I felt for my phone in my pocket, my thumbs ready to swipe 'n' type without even looking. It felt good, just saying stuff to him, sending my thoughts off into space.
Waiting 4 U
. I hit send before Codman saw.

“Anyway, Bertucci'd probably show up with a hitchhiker he picked up on Route 9,” I muttered. Bertucci wouldn't have done either of those things because, of any of us, he was the kindest. A knight in a post-punk kind of way. “Okay, it's officially pouring.”

The sky was so thick with rain and clouds, you couldn't see anything specific, just a mass of water, the odd burst of lightning. A lull between thunder rumbles made for a peaceful moment. Codman and I stood there saying nothing, not touching. It was sort of cool. And sort of pathetic. Possibly it was romantic, if I had had any idea what he felt or was able to admit how much I wanted to feel his wet hand wrap around mine.

For us to talk about what was happening under the surface.

Another round of thunder made me jump. I could make out Bertucci's face in the darkness. “It was a dark and stormy night!” Bertucci always appreciated clichés.

I could feel Bertucci pause right before he hugged me, his pale gray eyes checking in with me as though he wanted to make sure it was okay. I always found it both sweet that he checked and lame, like if he just did it he wouldn't kill the thrill, and maybe I would have found him more appealing. But then I felt guilty for feeling that. I've been accused of overanalyzing everything, so maybe the pause meant nothing.
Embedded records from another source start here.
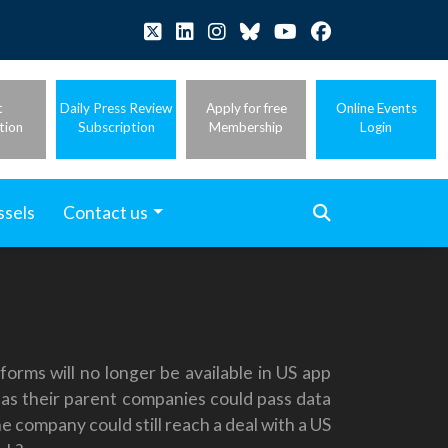
t
Daily Press Review
Apply for free
Online Events
tion
Subscription
Membership
Login
ssels
Contact us
rms will no longer be available in US app
 as their parent companies could pass data
e company could still reach a deal with a US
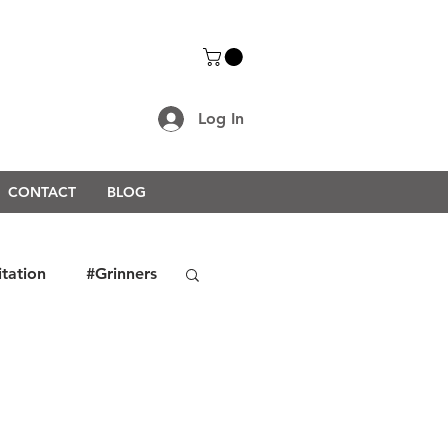
Log In
CONTACT
BLOG
itation
#Grinners
rongerTogether2021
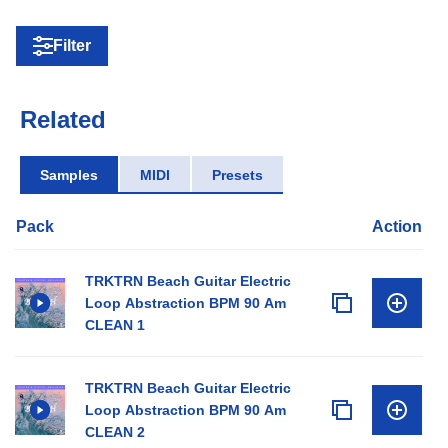
Filter
Related
Samples
MIDI
Presets
Pack
Action
TRKTRN Beach Guitar Electric
Loop Abstraction BPM 90 Am
CLEAN 1
TRKTRN Beach Guitar Electric
Loop Abstraction BPM 90 Am
CLEAN 2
I started shivering, both because his arrival surprised me and because the weather had gotten to me. It was supposed to be warm out, and maybe it would have been, but the rain tamped down any heat. Plus it had been a cold spring anyway, the kind where you went out without a coat or sweatshirt and then cursed yourself because you were fooled again by the ineffectual sunlight. The kind where I'd watched from Codman's listening room while he and Bertucci had chucked a Frisbee back and forth, not wanting to join in because I was too cold and didn't want to borrow Codman's sweatshirt because then he'd have known how I felt.

Plus, I wanted to overanalyze the song he'd put on for me on the record player. It was called “Girls Talk,” and I'd never heard it before. It was one of those songs Betucci liked best—it sounded happy but was littered with words like
murder, pretending, living end
. I'd listened to the lyrics, carefully picked up the needle and placed it back at the beginning, all the while watching the Frisbee sail from Bertucci's hands to Codman's. Their mouths were moving, but I had no idea what they were saying.